Research Paper Volume 16, Issue 1 pp 106—128
Jian-Pi-Yi-Shen formula alleviates renal fibrosis by restoring NAD+ biosynthesis in vivo and in vitro
- 1 Department of Nephrology, Shenzhen Traditional Chinese Medicine Hospital, Guangzhou University of Chinese Medicine, Shenzhen, Guangdong 518033, China
- 2 The Fourth Clinical Medical College, Guangzhou University of Chinese Medicine, Shenzhen, Guangdong 518033, China
- 3 Shenzhen Traditional Chinese Medicine Hospital Affiliated to Nanjing University of Chinese Medicine, Shenzhen, Guangdong 518033, China
Received: May 30, 2023 Accepted: November 15, 2023 Published: December 28, 2023
https://doi.org/10.18632/aging.205352How to Cite
Copyright: © 2024 Gao et al. This is an open access article distributed under the terms of the Creative Commons Attribution License (CC BY 4.0), which permits unrestricted use, distribution, and reproduction in any medium, provided the original author and source are credited.
Abstract
Background: Patients with chronic kidney disease (CKD) lack efficacious treatment. Jian-Pi-Yi-Shen formula (JPYSF) has demonstrated significant clinical efficacy in treating CKD for decades. However, its renoprotective mechanism has not been fully elucidated. This study aimed to determine whether JPYSF could delay renal fibrosis progression in CKD by restoring nicotinamide adenine dinucleotide (NAD+) biosynthesis.
Methods: Adenine-diet feeding was used to model CKD in C57BL/6 mice. JPYSF was orally administered for 4 weeks. Human proximal tubular epithelial cells (HK-2) cells were stimulated with transforming growth factor-β1 (TGF-β1) with or without JPYSF treatment. Renal function of mice was assessed by serum creatinine and blood urea nitrogen levels. Renal histopathological changes were assessed using Periodic acid-Schiff and Masson’s trichrome staining. Cell viability was assessed using a cell counting kit-8 assay. NAD+ concentrations were detected by a NAD+/NADH assay kit. Western blotting, immunohistochemistry, and immunofluorescence were employed to examine fibrosis-related proteins and key NAD+ biosynthesis enzymes expression in the CKD kidney and TGF-β1-induced HK-2 cells.
Results: JPYSF treatment could not only improve renal function and pathological injury but also inhibit renal fibrosis in CKD mice. Additionally, JPYSF reversed fibrotic response in TGF-β1-induced HK-2 cells.
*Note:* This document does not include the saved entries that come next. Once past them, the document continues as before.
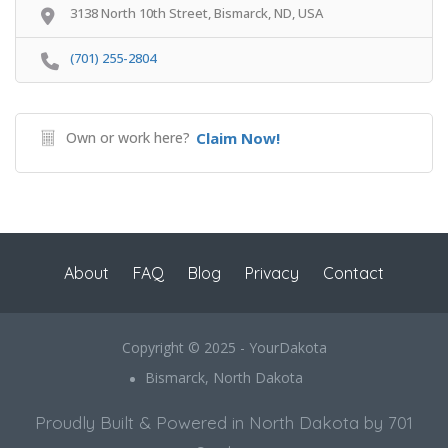
3138 North 10th Street, Bismarck, ND, USA
(701) 255-2804
Own or work here?
Claim Now!
About
FAQ
Blog
Privacy
Contact
Copyright © 2025 - YourDakota
Bismarck, North Dakota
Proudly Built & Powered in North Dakota by 701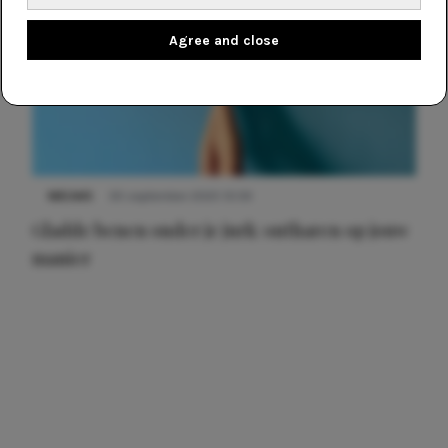
Agree and close
NIEUWS
30 september 2025 13:59
Gladde benen onder je jurk: ontharen op jouw
manier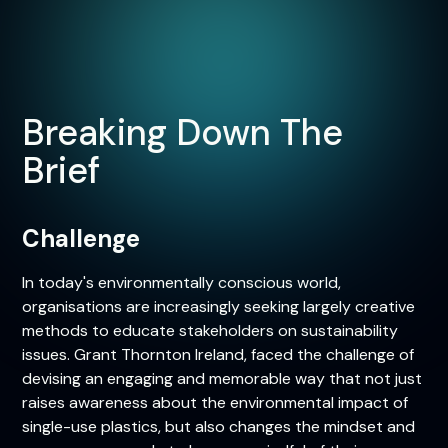
Breaking Down The
Brief
Challenge
In today's environmentally conscious world,
organisations are increasingly seeking largely creative
methods to educate stakeholders on sustainability
issues. Grant Thornton Ireland, faced the challenge of
devising an engaging and memorable way that not just
raises awareness about the environmental impact of
single-use plastics, but also changes the mindset and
Moreover, JPYSF rescued the decreased NAD+ content in CKD mice and TGF-β1-induced HK-2 cells through restoring expression of key enzymes in NAD+ biosynthesis, including quinolinate phosphoribosyltransferase, nicotinamide mononucleotide adenylyltransferase 1, and nicotinamide riboside kinase 1.
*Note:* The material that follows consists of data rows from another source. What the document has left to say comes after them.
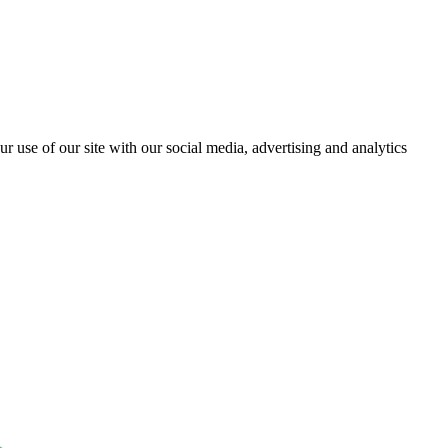
r use of our site with our social media, advertising and analytics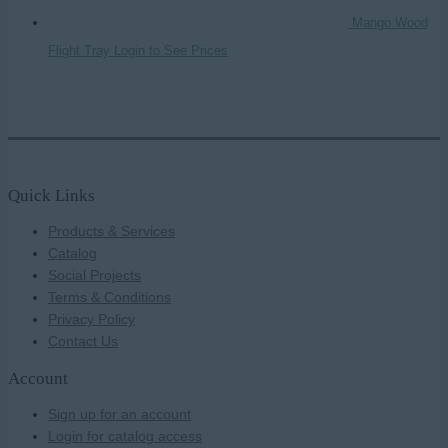
Mango Wood
Flight Tray
Login to See Prices
Quick Links
Products & Services
Catalog
Social Projects
Terms & Conditions
Privacy Policy
Contact Us
Account
Sign up for an account
Login for catalog access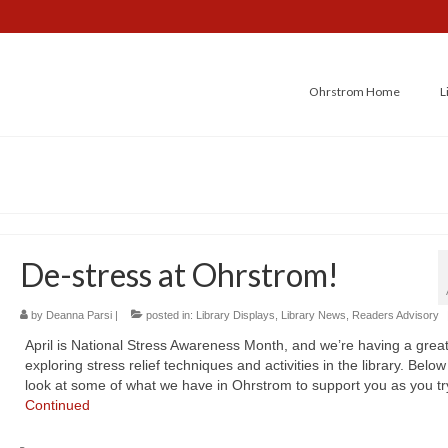
Ohrstrom Home
L
De-stress at Ohrstrom!
by
Deanna Parsi
|
posted in:
Library Displays
,
Library News
,
Readers Advisory
April is National Stress Awareness Month, and we’re having a great
exploring stress relief techniques and activities in the library. Below
look at some of what we have in Ohrstrom to support you as you tr
Continued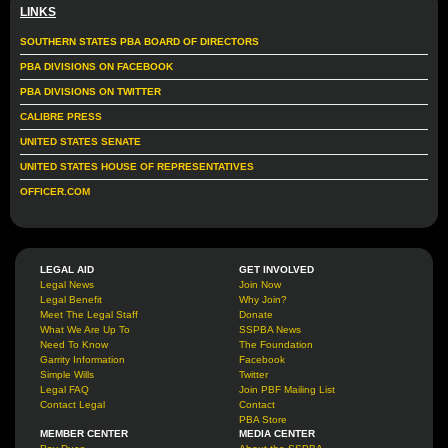
LINKS
SOUTHERN STATES PBA BOARD OF DIRECTORS
PBA DIVISIONS ON FACEBOOK
PBA DIVISIONS ON TWITTER
CALIBRE PRESS
UNITED STATES SENATE
UNITED STATES HOUSE OF REPRESENTATIVES
OFFICER.COM
LEGAL AID
GET INVOLVED
Legal News
Join Now
Legal Benefit
Why Join?
Meet The Legal Staff
Donate
What We Are Up To
SSPBA News
Need To Know
The Foundation
Garrity Information
Facebook
Simple Wills
Twitter
Legal FAQ
Join PBF Mailing List
Contact Legal
Contact
PBA Store
MEMBER CENTER
MEDIA CENTER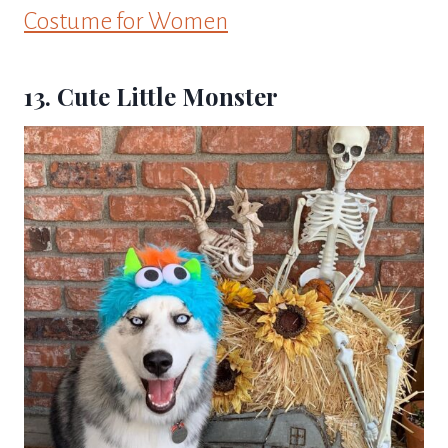
Costume for Women
13. Cute Little Monster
Conclusions: JPYSF alleviated renal fibrosis in CKD mice and reversed fibrotic response in TGF-β1-induced HK-2 cells, which may be related to the restoration of NAD+ biosynthesis.
Abbreviations
α-SMA: α-smooth muscle actin; AKI: Acute kidney injury; ATP: Adenosine triphosphate; BUN: Blood urea nitrogen; CKD: Chronic kidney disease; Col-IV: Type IV collagen; FAO: Fatty acid oxidation; FN: Fibronectin; GAPDH: Glyceraldehyde-3-phosphate dehydrogenase; HK-2: The human renal proximal tubular epithelial cell; JPYSF: Jian-Pi-Yi-Shen Formula; NA: Nicotinic acid; NAD+: Nicotinamide adenine dinucleotide; NAM: Nicotinamide; NAMPT: Nicotinamide phosphoribosyl transferase; NAPRT1: Nicotinic acid phosphoribosyl transferase 1; NMN: Nicotinamide mononucleotide; NMNAT1: Nicotinamide mononucleotide adenylyltransferase 1; NR: Nicotinamide riboside; NRK1: Nicotinamide riboside kinase 1; QPRT: Quinolinate phosphoribosyl transferase; ROS: Reactive oxygen species; Scr: Serum creatinine; TGF-β1: Transforming growth factor-beta 1.